··· Listed entries

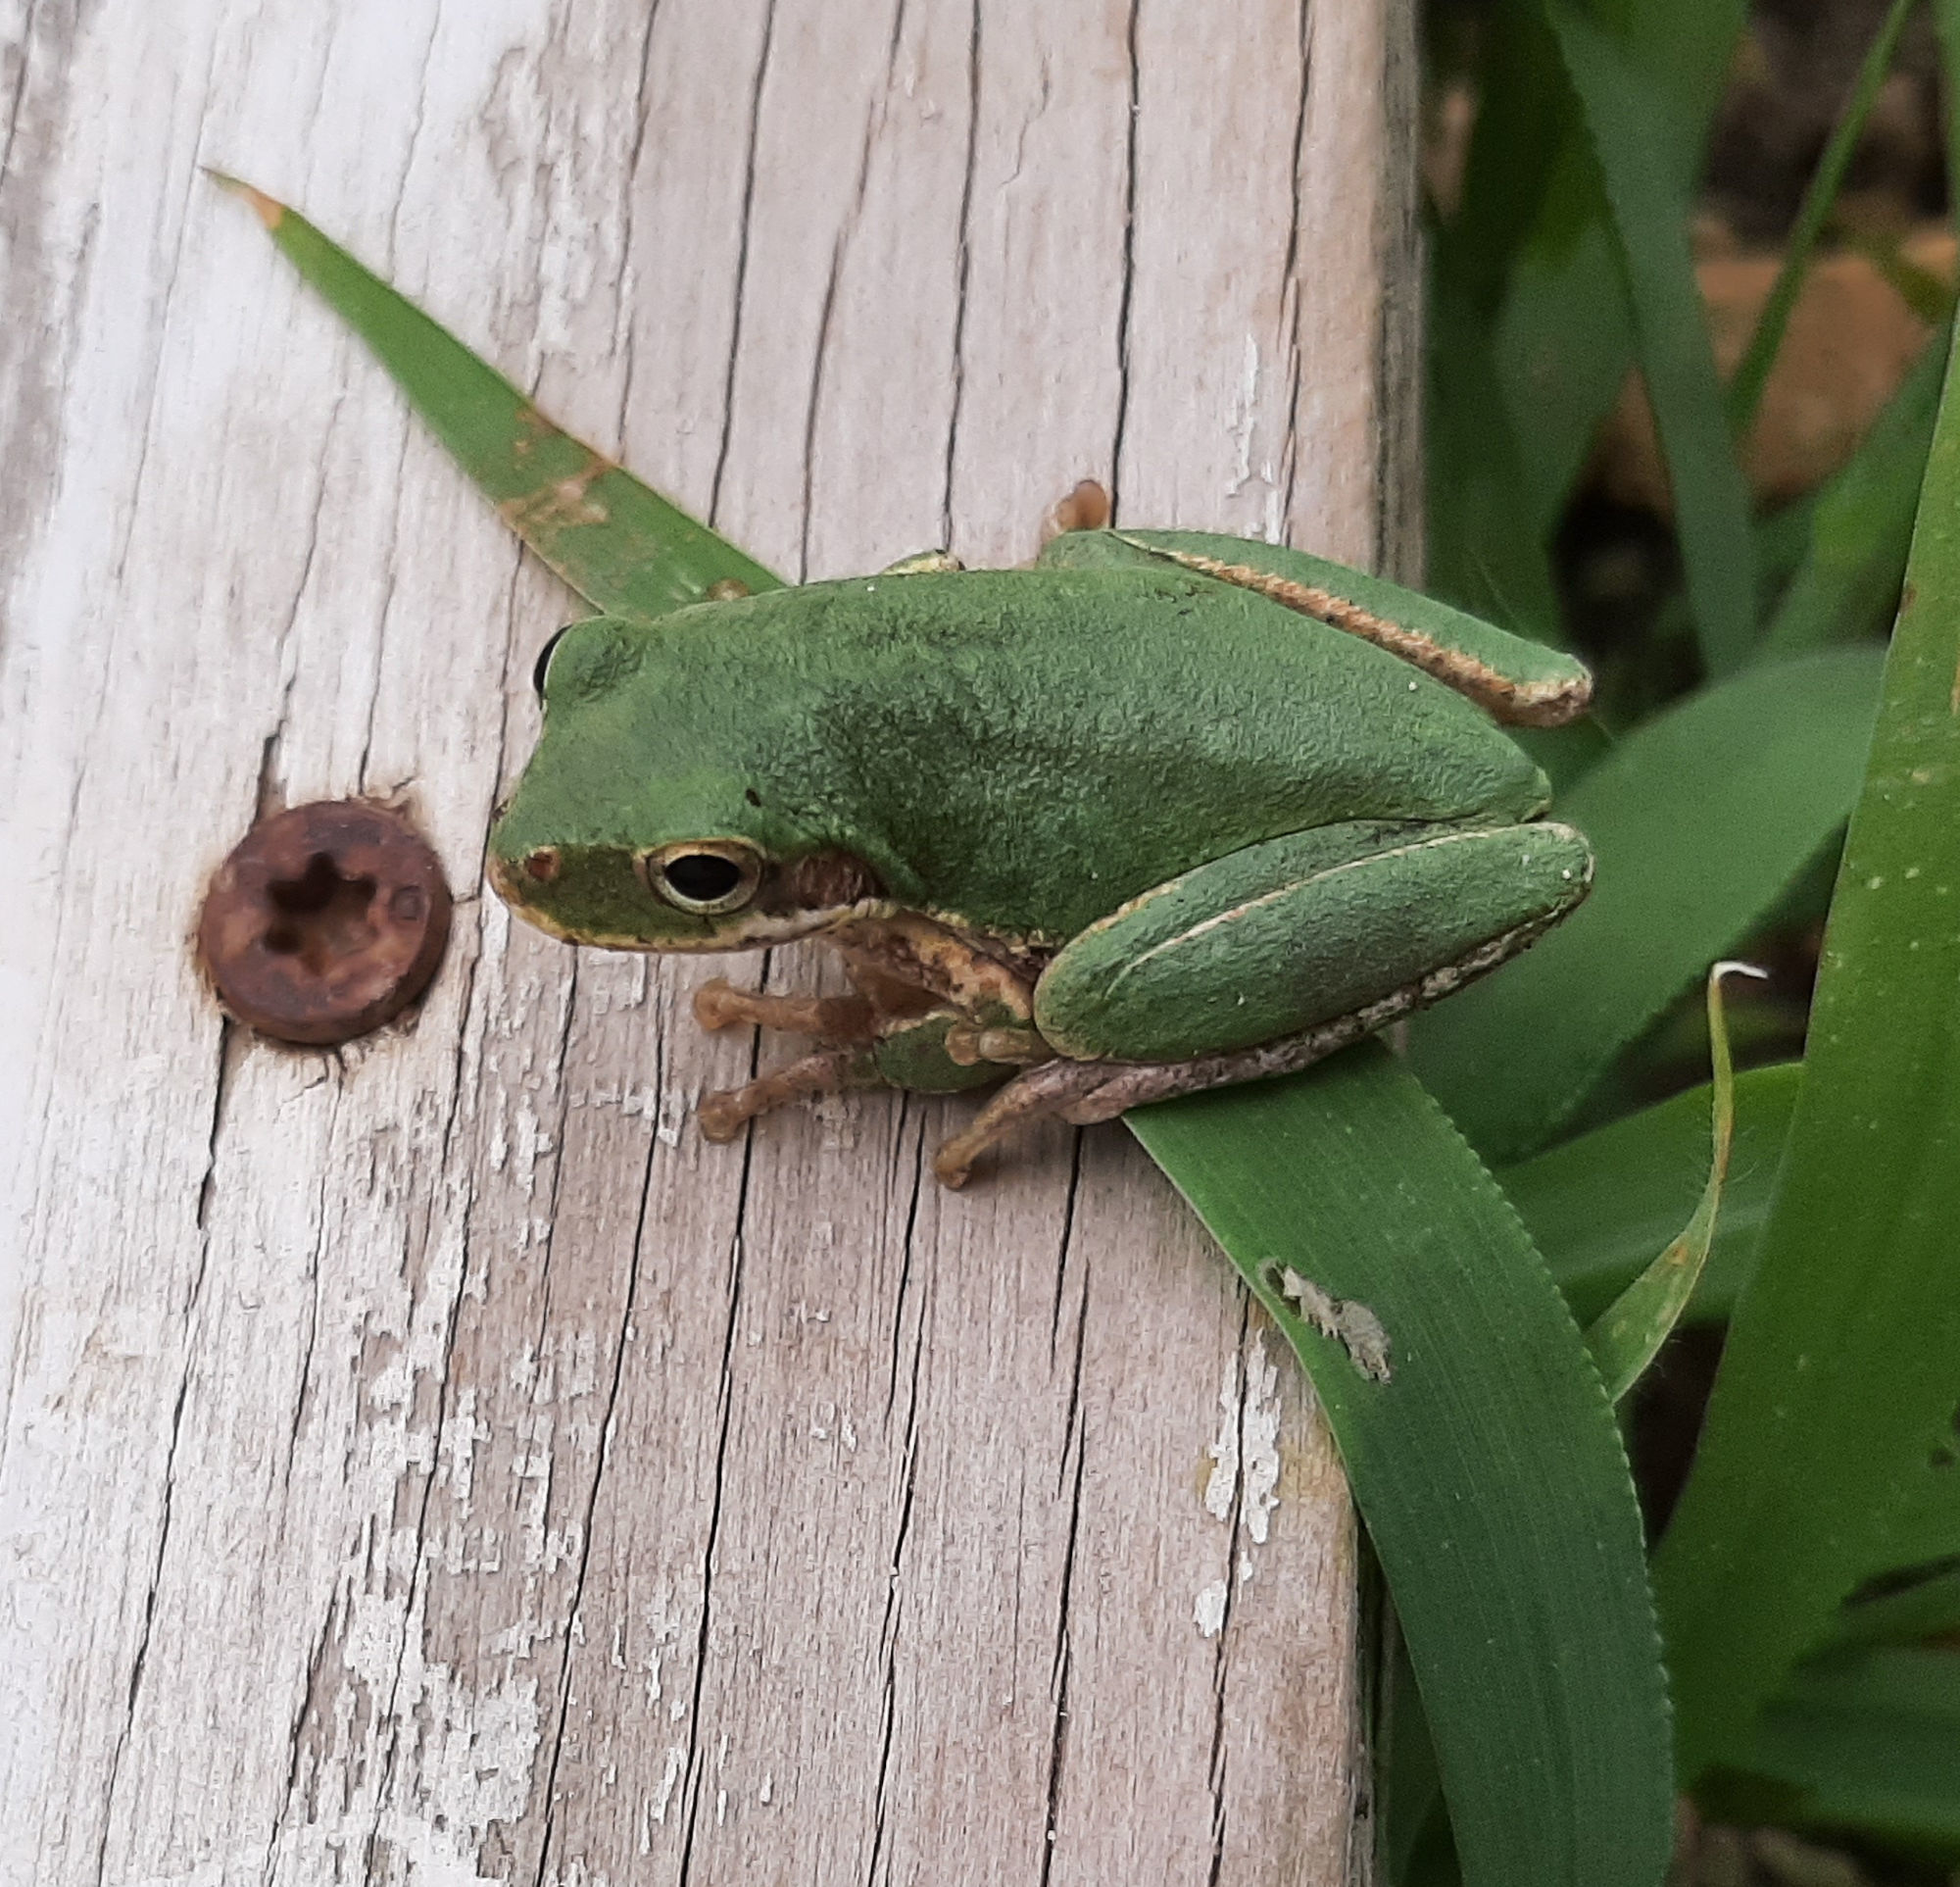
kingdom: Animalia
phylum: Chordata
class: Amphibia
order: Anura
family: Hylidae
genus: Dryophytes
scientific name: Dryophytes squirellus
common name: Squirrel treefrog
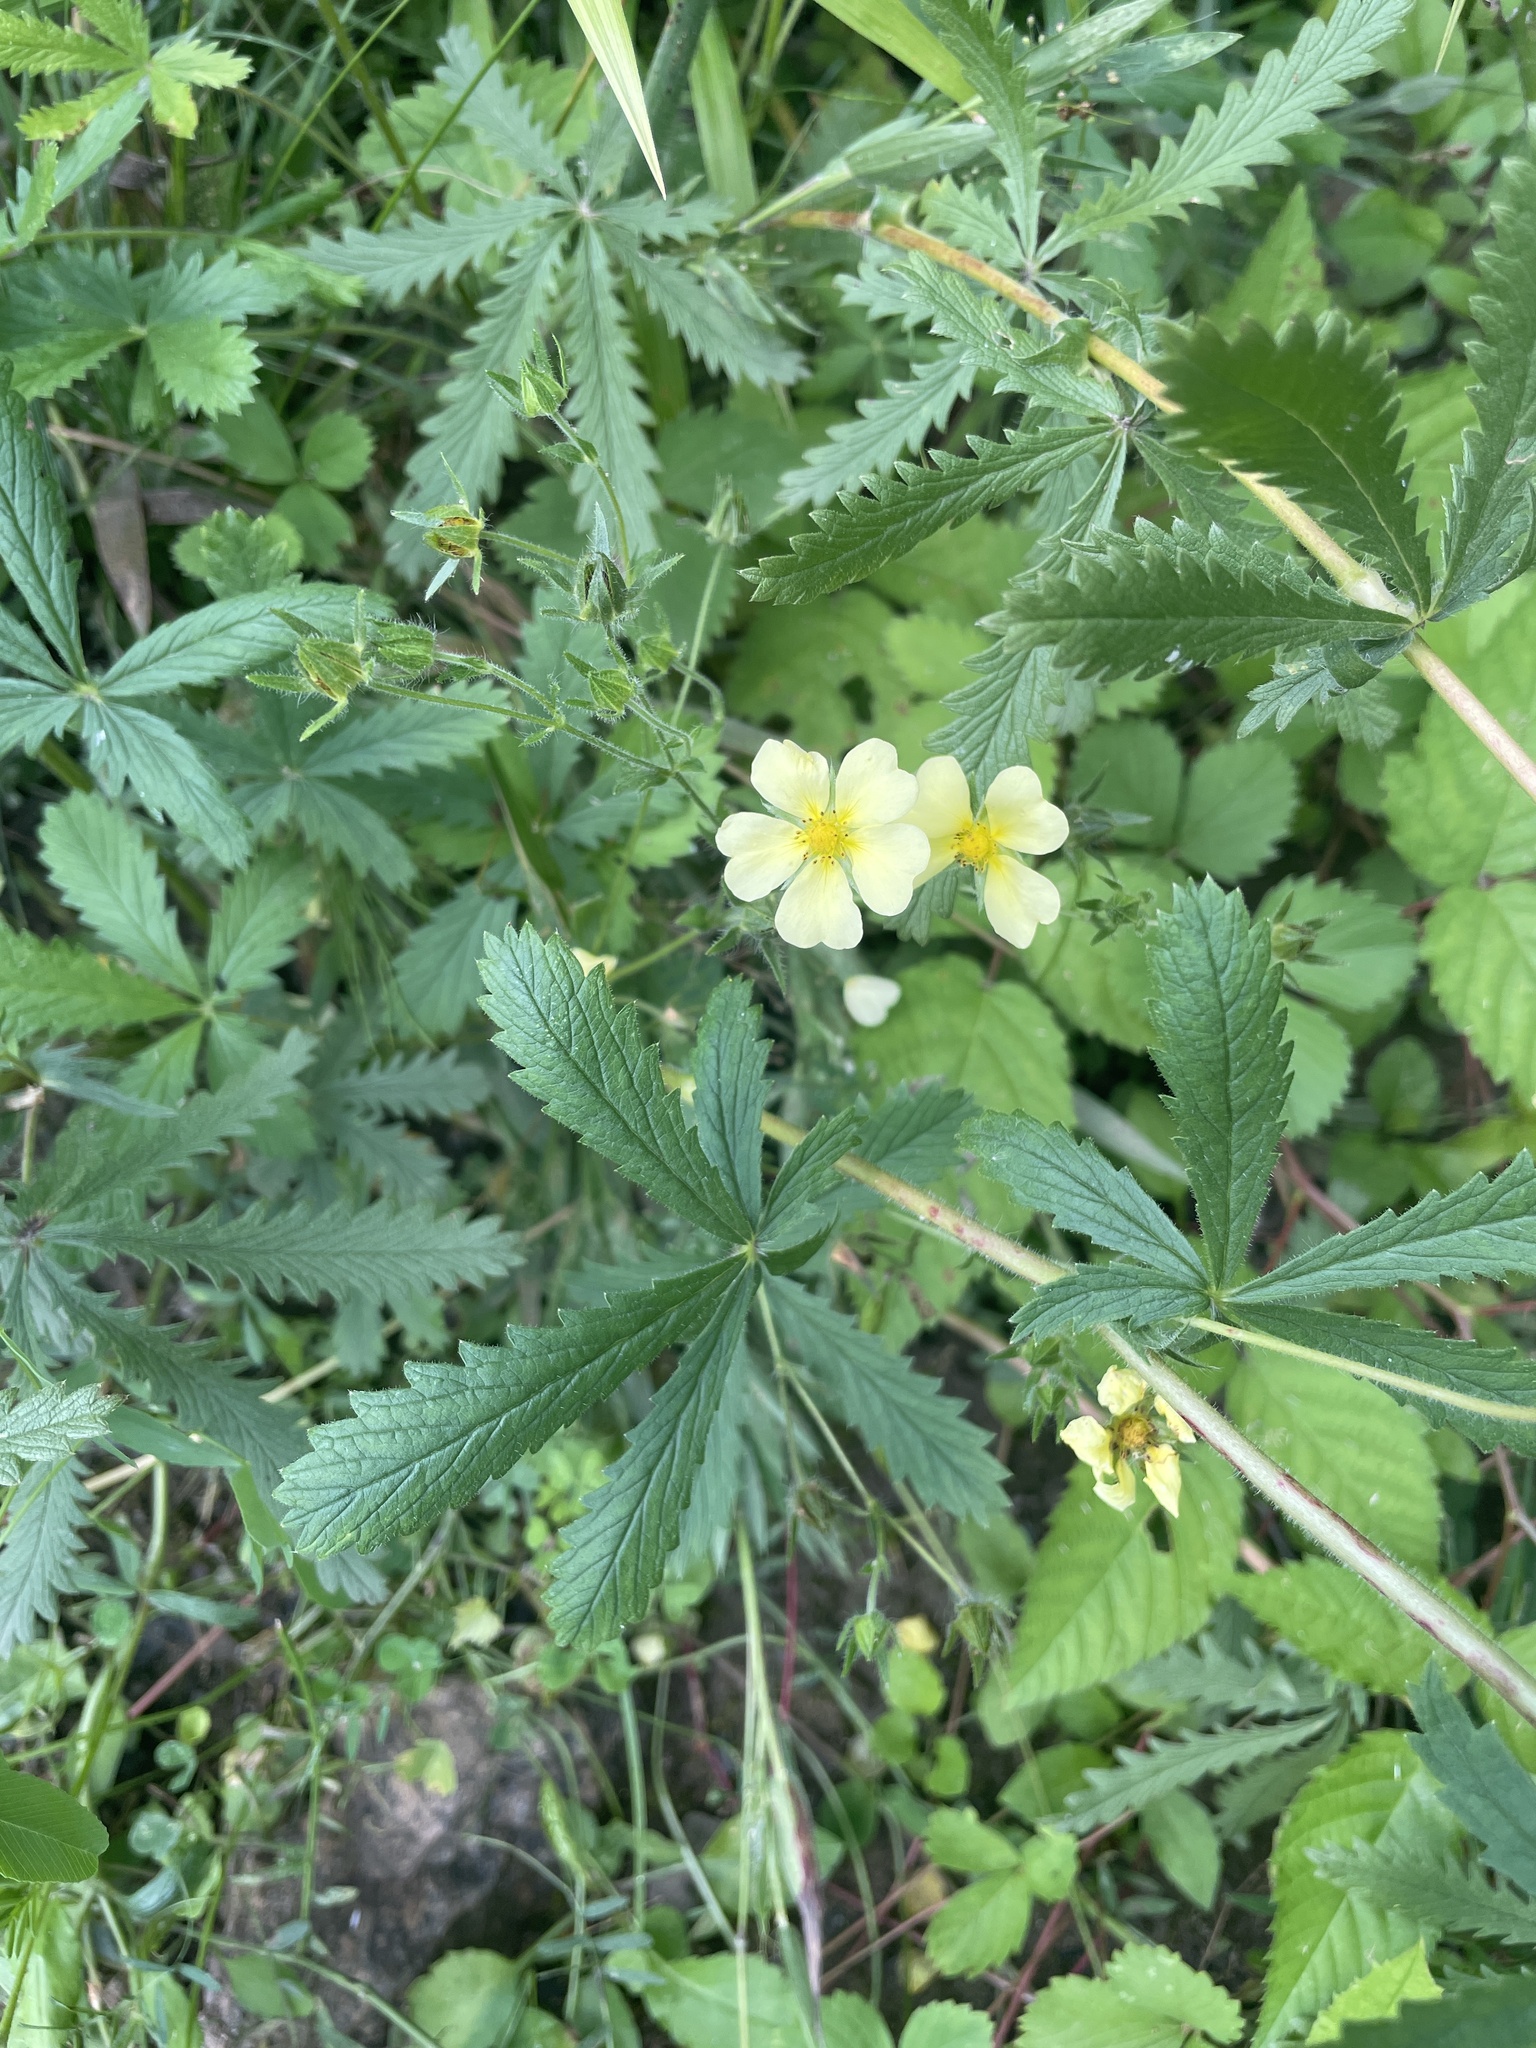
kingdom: Plantae
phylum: Tracheophyta
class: Magnoliopsida
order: Rosales
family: Rosaceae
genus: Potentilla
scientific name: Potentilla recta
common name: Sulphur cinquefoil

······

- [Instructions to follow] Repeat everything from the line containing "scientific name: Dryophytes squirellus" down to the end of the entries, word for word, and leave the pictures out of your answer.

- [Finished exercise]
scientific name: Dryophytes squirellus
common name: Squirrel treefrog
kingdom: Plantae
phylum: Tracheophyta
class: Magnoliopsida
order: Rosales
family: Rosaceae
genus: Potentilla
scientific name: Potentilla recta
common name: Sulphur cinquefoil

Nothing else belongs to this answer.